Quoted passage -
"""

Poster - Functional and pharmacological differences between the contractility of axoCells iPSC derived atrial and ventricular cardiomyocytes assessed on the FLEXcyte 96
Commercial human iPSC-derived ventricular cardiomyocytes have been available from multiple providers for over a decade, with extensive use in research, drug development and toxicology testing due to their appropriate modelling of primary human ventricular cardiomyocytes. Less work has been performed on human iPSC-derived atrial cardiomyocytes despite the clear phenotypic and pharmacological differences between atrial and ventricular cardiomyocytes, rendering the standard ventricular cardiomyocytes a poor model for atrial research.
This is of particular concern as atrial fibrillation (AF) is the most common form of arrhythmia worldwide affecting over 33M people and rising, being a co-morbidity with obesity, stroke, dementia and congestive heart failure. Despite the clear clinical need for better AF treatments there are limited therapeutic options with poor success rates and the 1-year mortality rate for patients with AF remains around 25%. Therefore, there is a clear need for better, more human models of AF.

"""

Extracted data -
"""

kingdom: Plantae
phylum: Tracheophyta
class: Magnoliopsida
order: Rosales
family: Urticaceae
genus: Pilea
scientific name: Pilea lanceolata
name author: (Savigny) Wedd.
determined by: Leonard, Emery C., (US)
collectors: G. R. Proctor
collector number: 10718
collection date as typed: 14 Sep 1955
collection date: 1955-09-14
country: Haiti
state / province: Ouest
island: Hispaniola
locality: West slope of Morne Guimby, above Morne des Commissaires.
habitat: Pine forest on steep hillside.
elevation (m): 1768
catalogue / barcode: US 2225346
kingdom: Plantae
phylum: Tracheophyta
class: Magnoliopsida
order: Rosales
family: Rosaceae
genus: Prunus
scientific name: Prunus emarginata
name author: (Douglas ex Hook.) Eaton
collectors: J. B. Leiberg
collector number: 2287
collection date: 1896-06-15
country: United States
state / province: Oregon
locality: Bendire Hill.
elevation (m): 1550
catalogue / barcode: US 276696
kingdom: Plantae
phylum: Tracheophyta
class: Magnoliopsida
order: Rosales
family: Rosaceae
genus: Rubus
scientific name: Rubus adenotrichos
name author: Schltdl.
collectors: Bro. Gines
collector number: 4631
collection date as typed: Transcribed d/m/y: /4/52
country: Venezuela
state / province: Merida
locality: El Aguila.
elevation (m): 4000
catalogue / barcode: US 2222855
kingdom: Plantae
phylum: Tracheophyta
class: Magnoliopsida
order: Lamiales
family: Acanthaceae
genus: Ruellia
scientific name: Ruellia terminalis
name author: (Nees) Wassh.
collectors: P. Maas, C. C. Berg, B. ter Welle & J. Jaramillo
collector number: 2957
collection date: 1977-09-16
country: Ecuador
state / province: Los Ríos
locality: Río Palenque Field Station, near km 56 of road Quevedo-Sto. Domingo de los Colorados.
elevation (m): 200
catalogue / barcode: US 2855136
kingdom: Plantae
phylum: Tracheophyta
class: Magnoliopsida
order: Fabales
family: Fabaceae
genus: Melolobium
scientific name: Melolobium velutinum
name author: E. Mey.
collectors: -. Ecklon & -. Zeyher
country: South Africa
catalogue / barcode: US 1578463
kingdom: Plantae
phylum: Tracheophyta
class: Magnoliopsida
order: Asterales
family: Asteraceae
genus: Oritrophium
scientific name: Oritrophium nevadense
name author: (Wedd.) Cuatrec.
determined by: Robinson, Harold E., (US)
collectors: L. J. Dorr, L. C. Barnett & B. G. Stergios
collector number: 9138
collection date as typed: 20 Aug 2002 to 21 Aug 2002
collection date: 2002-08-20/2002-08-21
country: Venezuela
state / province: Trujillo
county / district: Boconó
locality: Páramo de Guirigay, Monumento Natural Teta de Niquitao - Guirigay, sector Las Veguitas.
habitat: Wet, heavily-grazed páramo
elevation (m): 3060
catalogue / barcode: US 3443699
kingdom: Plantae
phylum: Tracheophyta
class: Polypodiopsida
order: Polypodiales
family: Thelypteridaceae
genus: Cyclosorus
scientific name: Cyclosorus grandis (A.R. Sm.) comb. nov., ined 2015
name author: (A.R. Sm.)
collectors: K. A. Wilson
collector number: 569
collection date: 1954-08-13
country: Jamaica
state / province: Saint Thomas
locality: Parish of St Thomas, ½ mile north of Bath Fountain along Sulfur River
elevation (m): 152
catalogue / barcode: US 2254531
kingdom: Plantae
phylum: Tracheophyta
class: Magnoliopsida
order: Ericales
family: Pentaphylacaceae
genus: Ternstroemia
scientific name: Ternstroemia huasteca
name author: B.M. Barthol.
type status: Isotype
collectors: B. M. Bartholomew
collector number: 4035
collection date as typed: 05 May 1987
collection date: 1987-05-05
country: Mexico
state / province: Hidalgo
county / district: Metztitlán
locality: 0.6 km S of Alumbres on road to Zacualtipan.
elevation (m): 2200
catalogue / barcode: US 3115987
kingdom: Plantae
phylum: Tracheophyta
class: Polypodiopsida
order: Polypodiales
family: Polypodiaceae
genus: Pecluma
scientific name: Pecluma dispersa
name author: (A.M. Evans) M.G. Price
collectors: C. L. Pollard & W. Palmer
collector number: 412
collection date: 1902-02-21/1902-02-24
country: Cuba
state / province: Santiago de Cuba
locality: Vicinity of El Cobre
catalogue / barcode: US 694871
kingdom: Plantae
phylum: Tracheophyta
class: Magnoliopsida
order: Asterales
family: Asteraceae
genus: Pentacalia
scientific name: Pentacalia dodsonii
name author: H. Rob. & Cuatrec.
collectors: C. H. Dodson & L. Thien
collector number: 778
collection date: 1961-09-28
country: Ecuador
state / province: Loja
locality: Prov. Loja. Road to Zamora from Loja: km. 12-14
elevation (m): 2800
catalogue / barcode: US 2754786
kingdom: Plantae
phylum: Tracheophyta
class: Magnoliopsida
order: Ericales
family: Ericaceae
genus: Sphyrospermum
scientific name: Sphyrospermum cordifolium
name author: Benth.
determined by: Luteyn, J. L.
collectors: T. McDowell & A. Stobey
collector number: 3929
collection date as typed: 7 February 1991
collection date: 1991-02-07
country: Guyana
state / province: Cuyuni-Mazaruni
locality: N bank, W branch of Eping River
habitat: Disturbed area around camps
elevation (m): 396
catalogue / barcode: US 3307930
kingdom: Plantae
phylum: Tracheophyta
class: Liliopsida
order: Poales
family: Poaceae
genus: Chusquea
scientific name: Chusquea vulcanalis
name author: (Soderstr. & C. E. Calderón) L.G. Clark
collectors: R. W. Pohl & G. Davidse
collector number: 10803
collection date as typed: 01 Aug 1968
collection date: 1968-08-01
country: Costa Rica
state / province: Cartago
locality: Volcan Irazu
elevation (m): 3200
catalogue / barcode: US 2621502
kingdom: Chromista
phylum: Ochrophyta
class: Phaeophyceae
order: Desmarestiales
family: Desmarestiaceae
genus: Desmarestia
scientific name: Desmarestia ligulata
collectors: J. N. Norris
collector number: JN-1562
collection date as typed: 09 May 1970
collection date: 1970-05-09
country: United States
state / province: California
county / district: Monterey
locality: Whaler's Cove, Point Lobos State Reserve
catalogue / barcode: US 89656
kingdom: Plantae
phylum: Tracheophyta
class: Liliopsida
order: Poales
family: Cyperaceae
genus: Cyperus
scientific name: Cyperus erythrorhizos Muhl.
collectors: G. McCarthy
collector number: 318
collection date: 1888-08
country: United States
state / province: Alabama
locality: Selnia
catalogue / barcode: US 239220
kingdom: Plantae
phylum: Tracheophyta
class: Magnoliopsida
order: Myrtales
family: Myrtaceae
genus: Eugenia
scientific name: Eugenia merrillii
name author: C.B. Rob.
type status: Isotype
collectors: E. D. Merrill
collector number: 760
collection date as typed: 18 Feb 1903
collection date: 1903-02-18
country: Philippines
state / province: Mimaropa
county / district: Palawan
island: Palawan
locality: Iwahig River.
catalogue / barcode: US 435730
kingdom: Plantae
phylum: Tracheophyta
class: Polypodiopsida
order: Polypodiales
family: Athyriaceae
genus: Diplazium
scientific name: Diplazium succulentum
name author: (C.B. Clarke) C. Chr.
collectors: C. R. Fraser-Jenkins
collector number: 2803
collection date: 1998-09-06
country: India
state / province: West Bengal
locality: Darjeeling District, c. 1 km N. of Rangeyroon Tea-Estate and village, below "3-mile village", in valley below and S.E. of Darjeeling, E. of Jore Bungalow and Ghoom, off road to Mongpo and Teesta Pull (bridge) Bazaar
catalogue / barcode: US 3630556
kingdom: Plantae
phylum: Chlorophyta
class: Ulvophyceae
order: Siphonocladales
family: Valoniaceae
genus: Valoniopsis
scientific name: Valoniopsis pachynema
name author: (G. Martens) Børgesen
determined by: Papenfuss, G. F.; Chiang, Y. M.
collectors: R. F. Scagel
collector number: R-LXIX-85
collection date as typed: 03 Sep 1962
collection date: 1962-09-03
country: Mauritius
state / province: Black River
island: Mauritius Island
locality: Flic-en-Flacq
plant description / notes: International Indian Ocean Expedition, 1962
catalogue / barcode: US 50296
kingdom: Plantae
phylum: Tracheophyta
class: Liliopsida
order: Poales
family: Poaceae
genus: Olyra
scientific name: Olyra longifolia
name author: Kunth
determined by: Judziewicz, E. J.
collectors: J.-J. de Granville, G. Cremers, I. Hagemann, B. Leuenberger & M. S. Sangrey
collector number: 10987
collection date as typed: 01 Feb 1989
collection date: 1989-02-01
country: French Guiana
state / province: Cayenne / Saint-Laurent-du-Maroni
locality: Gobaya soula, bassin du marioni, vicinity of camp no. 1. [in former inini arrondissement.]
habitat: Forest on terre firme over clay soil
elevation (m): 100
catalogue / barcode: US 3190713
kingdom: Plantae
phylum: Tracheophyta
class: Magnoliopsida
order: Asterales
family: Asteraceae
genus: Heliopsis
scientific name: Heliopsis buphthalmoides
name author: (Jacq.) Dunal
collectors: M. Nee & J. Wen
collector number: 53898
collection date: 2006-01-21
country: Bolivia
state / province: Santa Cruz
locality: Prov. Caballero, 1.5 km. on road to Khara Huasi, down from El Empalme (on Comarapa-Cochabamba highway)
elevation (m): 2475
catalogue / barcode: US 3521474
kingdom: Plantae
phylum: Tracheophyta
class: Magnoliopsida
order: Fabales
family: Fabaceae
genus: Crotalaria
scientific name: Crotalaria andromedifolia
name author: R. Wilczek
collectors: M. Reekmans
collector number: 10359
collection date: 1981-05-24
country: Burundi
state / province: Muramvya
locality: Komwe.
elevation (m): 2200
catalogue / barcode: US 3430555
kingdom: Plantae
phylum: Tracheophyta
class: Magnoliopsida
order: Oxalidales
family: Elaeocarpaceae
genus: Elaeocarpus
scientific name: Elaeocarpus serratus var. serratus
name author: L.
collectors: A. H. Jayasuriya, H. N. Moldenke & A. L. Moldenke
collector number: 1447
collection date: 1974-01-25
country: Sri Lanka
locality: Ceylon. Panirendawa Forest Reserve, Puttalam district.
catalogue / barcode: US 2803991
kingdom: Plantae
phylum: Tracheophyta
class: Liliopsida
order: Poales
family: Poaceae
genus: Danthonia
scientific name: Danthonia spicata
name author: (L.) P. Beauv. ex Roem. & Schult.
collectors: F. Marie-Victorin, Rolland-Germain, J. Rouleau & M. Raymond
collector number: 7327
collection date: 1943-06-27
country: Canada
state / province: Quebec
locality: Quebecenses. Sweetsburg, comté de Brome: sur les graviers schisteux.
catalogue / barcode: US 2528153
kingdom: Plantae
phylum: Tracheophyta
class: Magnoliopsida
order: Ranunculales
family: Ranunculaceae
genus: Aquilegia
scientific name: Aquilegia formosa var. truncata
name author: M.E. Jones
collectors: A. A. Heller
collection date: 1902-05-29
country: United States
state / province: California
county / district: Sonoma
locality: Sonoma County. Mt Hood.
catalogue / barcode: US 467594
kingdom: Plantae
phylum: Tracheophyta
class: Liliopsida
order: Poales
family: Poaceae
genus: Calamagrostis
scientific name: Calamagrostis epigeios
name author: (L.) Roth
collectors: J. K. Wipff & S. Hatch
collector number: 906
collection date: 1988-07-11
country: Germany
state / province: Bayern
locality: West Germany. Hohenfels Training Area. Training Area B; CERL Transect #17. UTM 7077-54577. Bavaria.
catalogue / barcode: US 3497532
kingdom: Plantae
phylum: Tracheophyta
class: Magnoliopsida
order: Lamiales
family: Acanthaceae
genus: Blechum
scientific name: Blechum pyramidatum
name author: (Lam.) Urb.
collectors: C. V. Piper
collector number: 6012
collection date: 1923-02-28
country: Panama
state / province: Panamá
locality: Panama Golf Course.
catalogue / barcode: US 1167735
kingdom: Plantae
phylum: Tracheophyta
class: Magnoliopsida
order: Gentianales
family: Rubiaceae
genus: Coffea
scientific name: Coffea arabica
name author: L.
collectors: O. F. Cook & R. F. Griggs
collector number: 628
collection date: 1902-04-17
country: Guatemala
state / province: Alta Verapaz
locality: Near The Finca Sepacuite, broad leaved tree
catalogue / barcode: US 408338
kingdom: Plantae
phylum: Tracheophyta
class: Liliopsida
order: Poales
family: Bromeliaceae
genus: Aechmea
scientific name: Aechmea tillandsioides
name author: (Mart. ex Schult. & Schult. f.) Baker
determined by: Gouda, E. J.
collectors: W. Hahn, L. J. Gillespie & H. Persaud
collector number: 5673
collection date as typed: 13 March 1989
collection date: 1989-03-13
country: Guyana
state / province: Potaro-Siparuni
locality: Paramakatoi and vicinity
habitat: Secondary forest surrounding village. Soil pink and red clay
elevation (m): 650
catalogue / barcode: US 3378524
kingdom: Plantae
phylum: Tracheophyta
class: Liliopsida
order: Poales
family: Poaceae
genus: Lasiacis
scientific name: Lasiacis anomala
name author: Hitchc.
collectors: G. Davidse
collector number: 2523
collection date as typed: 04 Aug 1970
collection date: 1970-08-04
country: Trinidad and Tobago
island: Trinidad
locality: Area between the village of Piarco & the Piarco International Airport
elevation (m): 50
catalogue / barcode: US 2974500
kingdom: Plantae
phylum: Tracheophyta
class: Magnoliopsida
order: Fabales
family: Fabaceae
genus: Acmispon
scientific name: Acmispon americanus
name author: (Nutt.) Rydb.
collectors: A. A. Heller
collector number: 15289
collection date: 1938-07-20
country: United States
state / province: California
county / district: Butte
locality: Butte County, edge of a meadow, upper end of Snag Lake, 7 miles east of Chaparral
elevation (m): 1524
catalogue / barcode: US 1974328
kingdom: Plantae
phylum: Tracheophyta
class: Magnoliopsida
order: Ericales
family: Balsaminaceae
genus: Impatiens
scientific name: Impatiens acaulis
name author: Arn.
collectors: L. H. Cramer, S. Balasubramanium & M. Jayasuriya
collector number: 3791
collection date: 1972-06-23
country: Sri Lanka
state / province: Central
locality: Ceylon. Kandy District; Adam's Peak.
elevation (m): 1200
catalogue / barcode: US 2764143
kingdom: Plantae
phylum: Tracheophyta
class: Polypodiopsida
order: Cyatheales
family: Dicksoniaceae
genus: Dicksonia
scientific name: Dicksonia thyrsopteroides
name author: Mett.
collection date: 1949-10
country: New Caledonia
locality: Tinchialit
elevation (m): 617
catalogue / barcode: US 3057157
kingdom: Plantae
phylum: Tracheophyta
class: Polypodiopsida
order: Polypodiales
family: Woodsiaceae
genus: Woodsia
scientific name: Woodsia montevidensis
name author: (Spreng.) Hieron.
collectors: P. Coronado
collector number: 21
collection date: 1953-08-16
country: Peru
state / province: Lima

"""

Exercise aim -
Continue the poster abstract on atrial and ventricular cardiomyocyte contractility, shown before the listing, from the point where it stops.

Response to the task -
To better explore the chamber-specific differences in contractility and pharmacology between hiPSC-derived atrial and ventricular cardiomyocytes Axol have partnered with innoVitro GmBH to examine the phenotypic and pharmacological differences in contractility of Axol’s two forms of cardiomyocytes on their FLEXcyte 96 platform.
Here we demonstrate that Axol’s commercially available axoCells hiPSC-derived isogenic atrial (ax2518) and ventricular (ax2508) cardiomyocytes. show distinct physiologically-relevant phenotypes in terms of contractility and pharmacology. This demonstrates the suitability of these cells for performing chamber-specific studies in vitro in a more human physiologically-relevant model.